What the task requires:
Copy the source text of all the items below verbatim, character for character. Leave the pictures out of your output.

Input material:
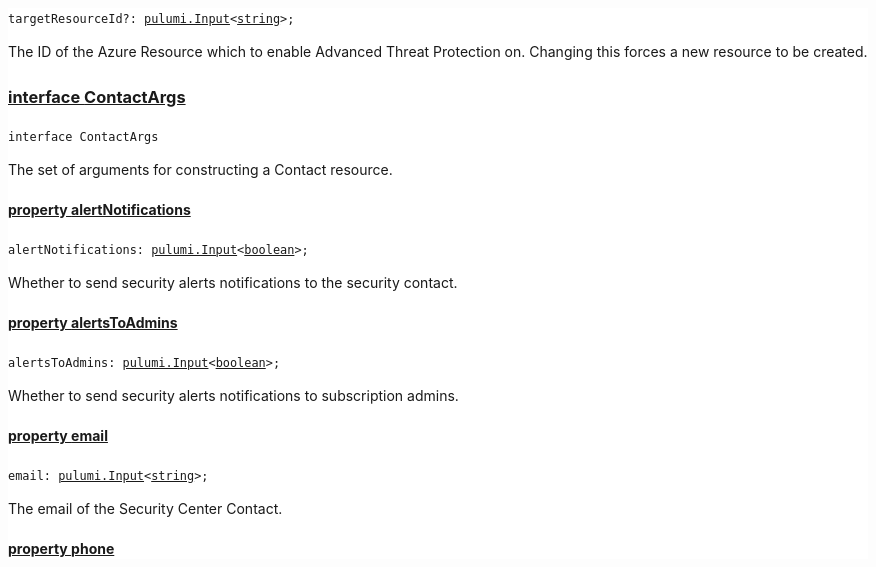 <pre class="highlight"><code><span class='kd'></span>targetResourceId?: <a href='/docs/reference/pkg/nodejs/pulumi/pulumi/#Input'>pulumi.Input</a>&lt;<span class='kd'><a href='https://developer.mozilla.org/en-US/docs/Web/JavaScript/Reference/Global_Objects/String'>string</a></span>&gt;;</code></pre>

The ID of the Azure Resource which to enable Advanced Threat Protection on. Changing this forces a new resource to be created.

<h3 class="pdoc-module-header" id="ContactArgs" data-link-title="ContactArgs">
    <a href="https://github.com/pulumi/pulumi-azure/blob/38f39deade34d0e187626f1cb68bf0835bc2c2d0/sdk/nodejs/securitycenter/contact.ts#L141">
        interface <strong>ContactArgs</strong>
    </a>
</h3>

<pre class="highlight"><code><span class='kr'>interface</span> <span class='nx'>ContactArgs</span></code></pre>

The set of arguments for constructing a Contact resource.

<h4 class="pdoc-member-header" id="ContactArgs-alertNotifications">
<a class="pdoc-child-name" href="https://github.com/pulumi/pulumi-azure/blob/38f39deade34d0e187626f1cb68bf0835bc2c2d0/sdk/nodejs/securitycenter/contact.ts#L145">property <b>alertNotifications</b></a>
</h4>

<pre class="highlight"><code><span class='kd'></span>alertNotifications: <a href='/docs/reference/pkg/nodejs/pulumi/pulumi/#Input'>pulumi.Input</a>&lt;<span class='kd'><a href='https://developer.mozilla.org/en-US/docs/Web/JavaScript/Reference/Global_Objects/Boolean'>boolean</a></span>&gt;;</code></pre>

Whether to send security alerts notifications to the security contact.

<h4 class="pdoc-member-header" id="ContactArgs-alertsToAdmins">
<a class="pdoc-child-name" href="https://github.com/pulumi/pulumi-azure/blob/38f39deade34d0e187626f1cb68bf0835bc2c2d0/sdk/nodejs/securitycenter/contact.ts#L149">property <b>alertsToAdmins</b></a>
</h4>

<pre class="highlight"><code><span class='kd'></span>alertsToAdmins: <a href='/docs/reference/pkg/nodejs/pulumi/pulumi/#Input'>pulumi.Input</a>&lt;<span class='kd'><a href='https://developer.mozilla.org/en-US/docs/Web/JavaScript/Reference/Global_Objects/Boolean'>boolean</a></span>&gt;;</code></pre>

Whether to send security alerts notifications to subscription admins.

<h4 class="pdoc-member-header" id="ContactArgs-email">
<a class="pdoc-child-name" href="https://github.com/pulumi/pulumi-azure/blob/38f39deade34d0e187626f1cb68bf0835bc2c2d0/sdk/nodejs/securitycenter/contact.ts#L153">property <b>email</b></a>
</h4>

<pre class="highlight"><code><span class='kd'></span>email: <a href='/docs/reference/pkg/nodejs/pulumi/pulumi/#Input'>pulumi.Input</a>&lt;<span class='kd'><a href='https://developer.mozilla.org/en-US/docs/Web/JavaScript/Reference/Global_Objects/String'>string</a></span>&gt;;</code></pre>

The email of the Security Center Contact.

<h4 class="pdoc-member-header" id="ContactArgs-phone">
<a class="pdoc-child-name" href="https://github.com/pulumi/pulumi-azure/blob/38f39deade34d0e187626f1cb68bf0835bc2c2d0/sdk/nodejs/securitycenter/contact.ts#L157">property <b>phone</b></a>
</h4>

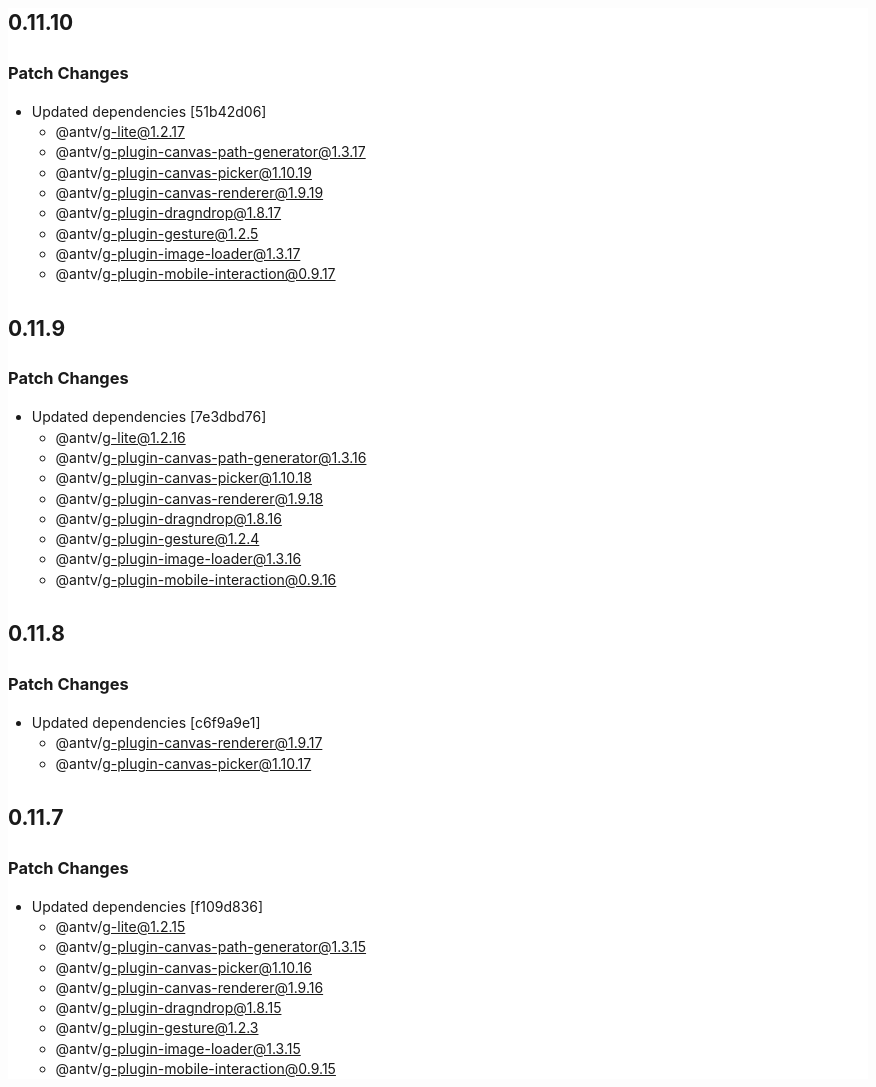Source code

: ## 0.11.10

### Patch Changes

- Updated dependencies [51b42d06]
    - @antv/g-lite@1.2.17
    - @antv/g-plugin-canvas-path-generator@1.3.17
    - @antv/g-plugin-canvas-picker@1.10.19
    - @antv/g-plugin-canvas-renderer@1.9.19
    - @antv/g-plugin-dragndrop@1.8.17
    - @antv/g-plugin-gesture@1.2.5
    - @antv/g-plugin-image-loader@1.3.17
    - @antv/g-plugin-mobile-interaction@0.9.17

## 0.11.9

### Patch Changes

- Updated dependencies [7e3dbd76]
    - @antv/g-lite@1.2.16
    - @antv/g-plugin-canvas-path-generator@1.3.16
    - @antv/g-plugin-canvas-picker@1.10.18
    - @antv/g-plugin-canvas-renderer@1.9.18
    - @antv/g-plugin-dragndrop@1.8.16
    - @antv/g-plugin-gesture@1.2.4
    - @antv/g-plugin-image-loader@1.3.16
    - @antv/g-plugin-mobile-interaction@0.9.16

## 0.11.8

### Patch Changes

- Updated dependencies [c6f9a9e1]
    - @antv/g-plugin-canvas-renderer@1.9.17
    - @antv/g-plugin-canvas-picker@1.10.17

## 0.11.7

### Patch Changes

- Updated dependencies [f109d836]
    - @antv/g-lite@1.2.15
    - @antv/g-plugin-canvas-path-generator@1.3.15
    - @antv/g-plugin-canvas-picker@1.10.16
    - @antv/g-plugin-canvas-renderer@1.9.16
    - @antv/g-plugin-dragndrop@1.8.15
    - @antv/g-plugin-gesture@1.2.3
    - @antv/g-plugin-image-loader@1.3.15
    - @antv/g-plugin-mobile-interaction@0.9.15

Solution:
 <pre class="highlight"><code><span class='kd'></span>targetResourceId?: <a href='/docs/reference/pkg/nodejs/pulumi/pulumi/#Input'>pulumi.Input</a>&lt;<span class='kd'><a href='https://developer.mozilla.org/en-US/docs/Web/JavaScript/Reference/Global_Objects/String'>string</a></span>&gt;;</code></pre>

The ID of the Azure Resource which to enable Advanced Threat Protection on. Changing this forces a new resource to be created.

<h3 class="pdoc-module-header" id="ContactArgs" data-link-title="ContactArgs">
    <a href="https://github.com/pulumi/pulumi-azure/blob/38f39deade34d0e187626f1cb68bf0835bc2c2d0/sdk/nodejs/securitycenter/contact.ts#L141">
        interface <strong>ContactArgs</strong>
    </a>
</h3>

<pre class="highlight"><code><span class='kr'>interface</span> <span class='nx'>ContactArgs</span></code></pre>

The set of arguments for constructing a Contact resource.

<h4 class="pdoc-member-header" id="ContactArgs-alertNotifications">
<a class="pdoc-child-name" href="https://github.com/pulumi/pulumi-azure/blob/38f39deade34d0e187626f1cb68bf0835bc2c2d0/sdk/nodejs/securitycenter/contact.ts#L145">property <b>alertNotifications</b></a>
</h4>

<pre class="highlight"><code><span class='kd'></span>alertNotifications: <a href='/docs/reference/pkg/nodejs/pulumi/pulumi/#Input'>pulumi.Input</a>&lt;<span class='kd'><a href='https://developer.mozilla.org/en-US/docs/Web/JavaScript/Reference/Global_Objects/Boolean'>boolean</a></span>&gt;;</code></pre>

Whether to send security alerts notifications to the security contact.

<h4 class="pdoc-member-header" id="ContactArgs-alertsToAdmins">
<a class="pdoc-child-name" href="https://github.com/pulumi/pulumi-azure/blob/38f39deade34d0e187626f1cb68bf0835bc2c2d0/sdk/nodejs/securitycenter/contact.ts#L149">property <b>alertsToAdmins</b></a>
</h4>

<pre class="highlight"><code><span class='kd'></span>alertsToAdmins: <a href='/docs/reference/pkg/nodejs/pulumi/pulumi/#Input'>pulumi.Input</a>&lt;<span class='kd'><a href='https://developer.mozilla.org/en-US/docs/Web/JavaScript/Reference/Global_Objects/Boolean'>boolean</a></span>&gt;;</code></pre>

Whether to send security alerts notifications to subscription admins.

<h4 class="pdoc-member-header" id="ContactArgs-email">
<a class="pdoc-child-name" href="https://github.com/pulumi/pulumi-azure/blob/38f39deade34d0e187626f1cb68bf0835bc2c2d0/sdk/nodejs/securitycenter/contact.ts#L153">property <b>email</b></a>
</h4>

<pre class="highlight"><code><span class='kd'></span>email: <a href='/docs/reference/pkg/nodejs/pulumi/pulumi/#Input'>pulumi.Input</a>&lt;<span class='kd'><a href='https://developer.mozilla.org/en-US/docs/Web/JavaScript/Reference/Global_Objects/String'>string</a></span>&gt;;</code></pre>

The email of the Security Center Contact.

<h4 class="pdoc-member-header" id="ContactArgs-phone">
<a class="pdoc-child-name" href="https://github.com/pulumi/pulumi-azure/blob/38f39deade34d0e187626f1cb68bf0835bc2c2d0/sdk/nodejs/securitycenter/contact.ts#L157">property <b>phone</b></a>
</h4>

Source code

: ## 0.11.10

### Patch Changes

- Updated dependencies [51b42d06]
    - @antv/g-lite@1.2.17
    - @antv/g-plugin-canvas-path-generator@1.3.17
    - @antv/g-plugin-canvas-picker@1.10.19
    - @antv/g-plugin-canvas-renderer@1.9.19
    - @antv/g-plugin-dragndrop@1.8.17
    - @antv/g-plugin-gesture@1.2.5
    - @antv/g-plugin-image-loader@1.3.17
    - @antv/g-plugin-mobile-interaction@0.9.17

## 0.11.9

### Patch Changes

- Updated dependencies [7e3dbd76]
    - @antv/g-lite@1.2.16
    - @antv/g-plugin-canvas-path-generator@1.3.16
    - @antv/g-plugin-canvas-picker@1.10.18
    - @antv/g-plugin-canvas-renderer@1.9.18
    - @antv/g-plugin-dragndrop@1.8.16
    - @antv/g-plugin-gesture@1.2.4
    - @antv/g-plugin-image-loader@1.3.16
    - @antv/g-plugin-mobile-interaction@0.9.16

## 0.11.8

### Patch Changes

- Updated dependencies [c6f9a9e1]
    - @antv/g-plugin-canvas-renderer@1.9.17
    - @antv/g-plugin-canvas-picker@1.10.17

## 0.11.7

### Patch Changes

- Updated dependencies [f109d836]
    - @antv/g-lite@1.2.15
    - @antv/g-plugin-canvas-path-generator@1.3.15
    - @antv/g-plugin-canvas-picker@1.10.16
    - @antv/g-plugin-canvas-renderer@1.9.16
    - @antv/g-plugin-dragndrop@1.8.15
    - @antv/g-plugin-gesture@1.2.3
    - @antv/g-plugin-image-loader@1.3.15
    - @antv/g-plugin-mobile-interaction@0.9.15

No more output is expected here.